La determinazione n. 248879/RU dell’Agenzia delle dogane e dei monopoli, datata 28 aprile 2026, istituisce un processo di “validazione unica” delle fatture per i rimborsi IVA destinati a soggetti non domiciliati nell’Unione Europea, in conformità con l’articolo 38-quater del D.P.R. n. 633/1972.
Questo processo si applica esclusivamente alla validazione delle fatture relative allo stesso cessionario, da effettuarsi al momento dell’uscita dal territorio doganale. La validazione è necessaria quando il cessionario attiva il processo presso gli sportelli degli intermediari abilitati al rimborso IVA. È importante notare che le fatture emesse da cedenti di altri Stati membri dell’Unione Europea sono escluse da questa procedura.
Per quanto riguarda il trattamento dei dati, l’Agenzia introduce un servizio di interoperabilità per facilitare agli intermediari l’esecuzione del processo in modo omogeneo e in conformità con le normative vigenti. Prima di attivare la procedura, gli intermediari devono ottenere il consenso reciproco da parte di cessionari e cedenti riguardo alla condivisione e al trattamento dei dati delle transazioni commerciali, limitatamente agli scopi legati alla validazione unica.

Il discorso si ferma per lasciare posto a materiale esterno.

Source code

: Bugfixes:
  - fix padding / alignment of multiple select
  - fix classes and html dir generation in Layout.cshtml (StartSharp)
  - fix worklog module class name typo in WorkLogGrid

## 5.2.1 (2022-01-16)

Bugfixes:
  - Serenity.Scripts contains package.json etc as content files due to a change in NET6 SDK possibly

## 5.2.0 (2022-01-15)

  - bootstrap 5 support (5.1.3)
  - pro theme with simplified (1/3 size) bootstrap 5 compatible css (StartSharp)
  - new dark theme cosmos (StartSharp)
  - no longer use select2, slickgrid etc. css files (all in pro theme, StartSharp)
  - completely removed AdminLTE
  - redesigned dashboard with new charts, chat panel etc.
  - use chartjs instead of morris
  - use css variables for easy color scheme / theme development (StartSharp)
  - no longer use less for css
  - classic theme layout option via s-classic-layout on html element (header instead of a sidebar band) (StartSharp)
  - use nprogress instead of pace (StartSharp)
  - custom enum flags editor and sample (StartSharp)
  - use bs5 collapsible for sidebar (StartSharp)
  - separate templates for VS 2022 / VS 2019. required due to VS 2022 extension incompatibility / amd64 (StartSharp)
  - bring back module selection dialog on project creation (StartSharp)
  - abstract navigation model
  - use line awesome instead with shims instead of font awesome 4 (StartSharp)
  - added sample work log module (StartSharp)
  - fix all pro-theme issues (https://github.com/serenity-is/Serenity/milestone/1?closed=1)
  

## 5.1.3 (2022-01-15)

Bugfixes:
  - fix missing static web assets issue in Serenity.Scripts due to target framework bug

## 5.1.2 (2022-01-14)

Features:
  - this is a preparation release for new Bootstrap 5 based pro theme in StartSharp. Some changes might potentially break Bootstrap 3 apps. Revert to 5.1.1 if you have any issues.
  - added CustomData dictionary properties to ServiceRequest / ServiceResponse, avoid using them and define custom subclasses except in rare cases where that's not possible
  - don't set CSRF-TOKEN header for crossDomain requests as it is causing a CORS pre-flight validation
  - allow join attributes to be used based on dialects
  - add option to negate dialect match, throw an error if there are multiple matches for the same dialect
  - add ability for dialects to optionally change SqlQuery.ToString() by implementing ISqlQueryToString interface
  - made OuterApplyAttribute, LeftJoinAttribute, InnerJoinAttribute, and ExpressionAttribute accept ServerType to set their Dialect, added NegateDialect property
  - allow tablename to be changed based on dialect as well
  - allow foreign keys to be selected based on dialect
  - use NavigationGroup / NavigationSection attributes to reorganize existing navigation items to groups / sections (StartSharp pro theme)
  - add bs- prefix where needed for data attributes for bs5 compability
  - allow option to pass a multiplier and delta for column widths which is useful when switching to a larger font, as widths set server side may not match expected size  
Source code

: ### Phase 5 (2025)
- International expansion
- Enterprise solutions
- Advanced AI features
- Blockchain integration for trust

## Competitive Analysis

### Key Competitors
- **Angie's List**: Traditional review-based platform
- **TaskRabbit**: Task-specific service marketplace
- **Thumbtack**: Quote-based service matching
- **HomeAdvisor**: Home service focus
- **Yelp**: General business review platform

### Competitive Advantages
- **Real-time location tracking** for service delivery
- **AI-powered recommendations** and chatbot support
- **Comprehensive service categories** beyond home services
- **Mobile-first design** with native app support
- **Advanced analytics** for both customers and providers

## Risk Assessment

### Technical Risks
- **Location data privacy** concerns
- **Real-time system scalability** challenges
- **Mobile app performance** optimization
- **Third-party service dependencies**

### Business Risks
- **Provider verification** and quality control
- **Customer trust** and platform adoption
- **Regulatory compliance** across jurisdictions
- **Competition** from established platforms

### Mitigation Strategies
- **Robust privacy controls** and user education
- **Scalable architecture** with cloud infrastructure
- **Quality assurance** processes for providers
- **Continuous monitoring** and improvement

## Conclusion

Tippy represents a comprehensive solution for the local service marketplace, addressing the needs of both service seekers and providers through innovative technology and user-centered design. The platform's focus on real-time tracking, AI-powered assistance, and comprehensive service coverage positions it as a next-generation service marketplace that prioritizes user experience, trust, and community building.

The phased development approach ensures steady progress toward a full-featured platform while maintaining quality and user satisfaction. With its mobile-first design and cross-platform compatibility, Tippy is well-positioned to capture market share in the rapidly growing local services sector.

Il processo è operativo solo nei circuiti degli intermediari disposti a collaborare con il sistema, prendendo in considerazione anche le norme sulla protezione dei dati personali. Le modalità operative per l’adesione al sistema saranno specificate tramite istruzioni disponibili sul sito ufficiale dell’Agenzia, le quali includeranno procedure per la registrazione e la gestione all’interno del sistema OTELLO.
Infine, le disposizioni previste dalla determinazione entreranno in vigore dal 1° luglio 2026 e saranno pubblicate sul sito dell’Agenzia delle dogane e dei monopoli, così da garantire la massima trasparenza e accessibilità delle informazioni relative alla validazione delle fatture per i rimborsi IVA.